- Born: 19 December 1880 Kushimoto, Wakayama, Japan
- Died: 26 June 1944 (aged 63) Tatura, Victoria, Australia
- Resting place: Cowra Japanese Cemetery
- Known for: Business, inventing
- Spouse(s): Eki (1906–1918) Shigeno (1920–1944)

= Yasukichi Murakami =

Studio portrait of Yasukichi Murakami from approx. 1906

Yasukichi Murakami (村上 安吉, Murakami Yasukichi) was a businessman, photographer and inventor.

==Biography==

===Early life===
Murakami was born in 1880 in Kushimoto, Wakayama, Japan. The area at the time was impoverished so his parents sent him with a relative in 1897 to Western Australia where they believed he would make his fortune in gold. He arrived at Cossack on the Saladin.

===Western Australia===
On arriving in Western Australia Murakami worked on a number of jobs before securing work in a general store owned by fellow Japanese immigrant Takazò Nishioka.
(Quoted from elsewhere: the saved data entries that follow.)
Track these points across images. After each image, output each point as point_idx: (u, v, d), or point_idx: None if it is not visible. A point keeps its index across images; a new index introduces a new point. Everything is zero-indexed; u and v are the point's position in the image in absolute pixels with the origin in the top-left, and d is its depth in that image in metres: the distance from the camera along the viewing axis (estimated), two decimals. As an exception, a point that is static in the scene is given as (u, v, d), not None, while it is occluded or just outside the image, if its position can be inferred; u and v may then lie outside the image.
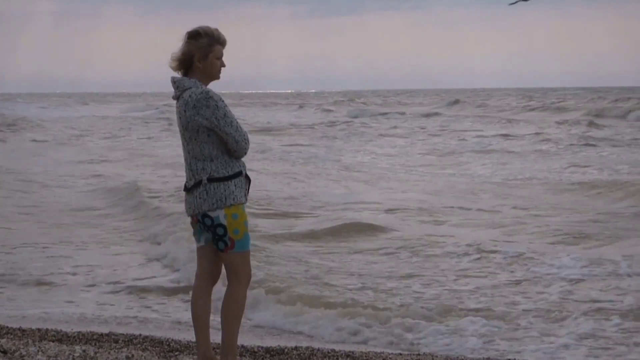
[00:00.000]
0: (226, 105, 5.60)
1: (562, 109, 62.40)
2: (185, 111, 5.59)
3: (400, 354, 7.23)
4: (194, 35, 5.63)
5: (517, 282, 10.55)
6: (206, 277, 5.80)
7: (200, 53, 5.62)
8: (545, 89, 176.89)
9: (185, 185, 5.72)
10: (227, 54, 5.74)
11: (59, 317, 9.18)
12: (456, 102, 76.97)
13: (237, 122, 5.60)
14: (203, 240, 5.74)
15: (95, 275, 11.51)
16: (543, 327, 8.55)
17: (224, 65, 5.72)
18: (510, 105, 73.22)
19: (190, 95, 5.58)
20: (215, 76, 5.72)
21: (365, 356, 7.04)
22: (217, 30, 5.67)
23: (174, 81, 5.66)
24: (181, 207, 8.17)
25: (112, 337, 7.56)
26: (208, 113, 5.54)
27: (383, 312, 8.96)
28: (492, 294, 9.95)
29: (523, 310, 9.18)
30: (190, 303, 5.89)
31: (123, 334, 7.72)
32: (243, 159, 5.72)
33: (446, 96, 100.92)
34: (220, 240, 5.62)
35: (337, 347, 7.46)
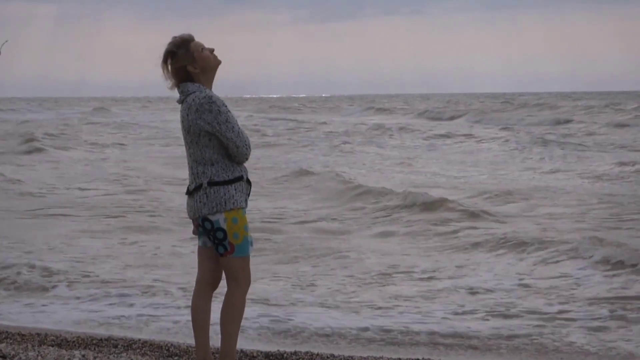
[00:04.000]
0: (229, 111, 5.63)
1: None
2: (188, 115, 5.63)
3: (400, 359, 7.25)
4: (172, 54, 5.68)
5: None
6: (206, 281, 5.83)
7: (187, 60, 5.66)
8: (534, 93, 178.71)
9: (187, 189, 5.76)
10: (227, 59, 5.79)
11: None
12: (387, 110, 79.34)
13: (239, 128, 5.63)
14: (205, 242, 5.78)
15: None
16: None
17: (212, 50, 5.75)
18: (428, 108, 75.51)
19: (193, 100, 5.62)
20: (215, 62, 5.72)
21: (365, 360, 7.06)
22: (176, 36, 5.73)
23: (179, 85, 5.70)
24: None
25: (112, 341, 7.54)
26: (210, 118, 5.58)
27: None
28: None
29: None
30: (190, 307, 5.91)
31: (122, 339, 7.70)
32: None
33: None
34: (219, 245, 5.65)
35: (335, 353, 7.47)
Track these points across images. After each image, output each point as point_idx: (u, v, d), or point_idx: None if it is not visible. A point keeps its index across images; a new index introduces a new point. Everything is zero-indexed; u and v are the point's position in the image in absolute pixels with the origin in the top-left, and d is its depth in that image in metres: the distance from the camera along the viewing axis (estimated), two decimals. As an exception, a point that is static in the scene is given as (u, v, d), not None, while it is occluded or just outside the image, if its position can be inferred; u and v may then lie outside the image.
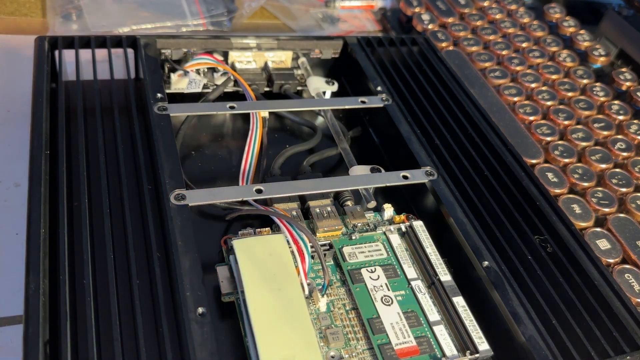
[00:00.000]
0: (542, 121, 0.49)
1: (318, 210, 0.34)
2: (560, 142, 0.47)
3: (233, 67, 0.44)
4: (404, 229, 0.35)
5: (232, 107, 0.39)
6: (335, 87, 0.45)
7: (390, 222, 0.35)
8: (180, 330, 0.27)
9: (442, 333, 0.30)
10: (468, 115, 0.42)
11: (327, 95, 0.45)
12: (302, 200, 0.35)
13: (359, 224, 0.34)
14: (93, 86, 0.38)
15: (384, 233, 0.34)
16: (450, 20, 0.60)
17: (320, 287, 0.31)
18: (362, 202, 0.36)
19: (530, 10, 0.63)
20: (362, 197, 0.36)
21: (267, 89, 0.45)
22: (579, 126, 0.49)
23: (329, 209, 0.34)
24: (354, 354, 0.29)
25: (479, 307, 0.31)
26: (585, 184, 0.44)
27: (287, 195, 0.34)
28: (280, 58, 0.45)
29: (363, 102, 0.42)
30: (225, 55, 0.44)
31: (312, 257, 0.32)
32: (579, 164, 0.46)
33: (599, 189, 0.44)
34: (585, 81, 0.55)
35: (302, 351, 0.27)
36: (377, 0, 0.63)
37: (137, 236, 0.31)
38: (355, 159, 0.39)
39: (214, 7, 0.40)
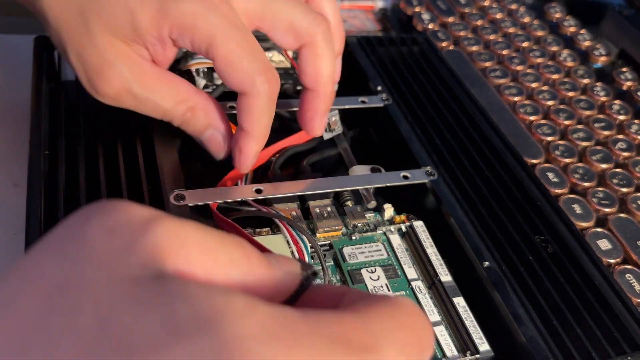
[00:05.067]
0: (543, 121, 0.49)
1: (318, 211, 0.34)
2: (560, 142, 0.47)
3: (233, 66, 0.44)
4: (404, 229, 0.35)
5: (231, 107, 0.39)
6: (335, 87, 0.45)
7: (391, 222, 0.35)
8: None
9: (442, 334, 0.30)
10: (468, 114, 0.42)
11: (327, 95, 0.45)
12: (302, 200, 0.35)
13: (359, 224, 0.34)
14: (92, 86, 0.38)
15: (384, 233, 0.34)
16: (450, 19, 0.60)
17: (320, 287, 0.31)
18: (362, 202, 0.36)
19: (530, 10, 0.63)
20: (362, 197, 0.36)
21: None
22: (580, 126, 0.49)
23: (329, 209, 0.34)
24: (354, 355, 0.29)
25: (479, 308, 0.31)
26: (586, 184, 0.44)
27: (287, 195, 0.34)
28: (279, 58, 0.45)
29: (363, 102, 0.42)
30: (225, 55, 0.43)
31: (312, 257, 0.32)
32: (579, 164, 0.46)
33: (600, 189, 0.44)
34: (586, 81, 0.55)
35: (302, 352, 0.26)
36: (377, 0, 0.63)
37: (136, 236, 0.31)
38: (355, 159, 0.39)
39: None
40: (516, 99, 0.51)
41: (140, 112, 0.31)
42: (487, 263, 0.32)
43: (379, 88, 0.43)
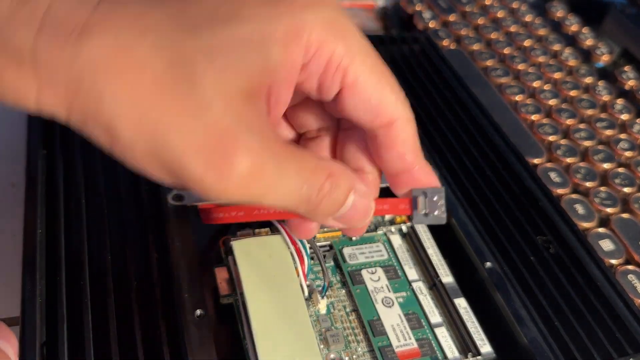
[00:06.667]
0: (545, 120, 0.49)
1: (318, 211, 0.34)
2: (562, 141, 0.47)
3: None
4: (405, 230, 0.34)
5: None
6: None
7: (391, 222, 0.35)
8: (178, 333, 0.27)
9: (443, 335, 0.30)
10: (470, 114, 0.42)
11: (328, 94, 0.45)
12: (302, 200, 0.34)
13: (360, 225, 0.34)
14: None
15: (385, 234, 0.34)
16: (451, 18, 0.59)
17: (320, 288, 0.30)
18: (363, 202, 0.35)
19: (532, 9, 0.63)
20: (362, 197, 0.36)
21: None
22: (582, 125, 0.49)
23: (329, 209, 0.34)
24: (354, 356, 0.28)
25: (480, 309, 0.31)
26: (588, 184, 0.44)
27: (287, 195, 0.34)
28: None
29: (364, 101, 0.42)
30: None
31: (312, 258, 0.31)
32: (581, 164, 0.45)
33: (602, 189, 0.43)
34: (588, 80, 0.54)
35: (302, 353, 0.26)
36: (378, -2, 0.63)
37: (134, 237, 0.31)
38: (356, 159, 0.39)
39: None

In 1900 he and Nishioka moved to Broome where they remained in business together. When Nishioka died in 1901 his business transferred to his widow Eki. In 1906 Murakami married Eki, who was much older than Murakami. The business grew in size under the direction of the husband and wife team with the retail operations being supplemented by an import and export business as well as the institution of an unofficial banking operation for the local Japanese community.

After the local economy began to experience difficulties he was forced to sell his business and he was engaged by pearler Ancell Clement Gregory to manage the Dampier Hotel. In 1918 his wife left him and returned to Japan, dying soon after. He was remarried in 1920 to Shigeno "Theresa" Murata at the Broome Registry Office.

In 1921 Murakami and Gregory formed a joint venture to produce cultured pearls, however government intervention scuppered the plans. Murakimi's and Gregory's friendship caused consternation among the class-conscious local community.

===Jockey===
Murakami rode for trainer Ted Hunt in races at the Broome Turf Club with some success.

===Diving suit===
In 1926 developed a patent for a suit for pearl divers that was lighter and more manoeuvrable than traditional suits. Despite this the suit was not commercially successful.

===Darwin===
In 1936, with Gregory's assistance, he and his family moved to Darwin. In Darwin he operated a successful photography business.

===World War II===
With the onset of World War II and as a Japanese born Australian resident he was interned at the Tatura internment camp in Victoria. He was separated from his family after he was accused of being a Japanese spy.

==Death==
Murakami died on 26 June 1944 at Tatura of a heart condition. He had nine children. He was buried at a local cemetery but was later reinterred at the Japanese Cemetery in Cowra, New South Wales.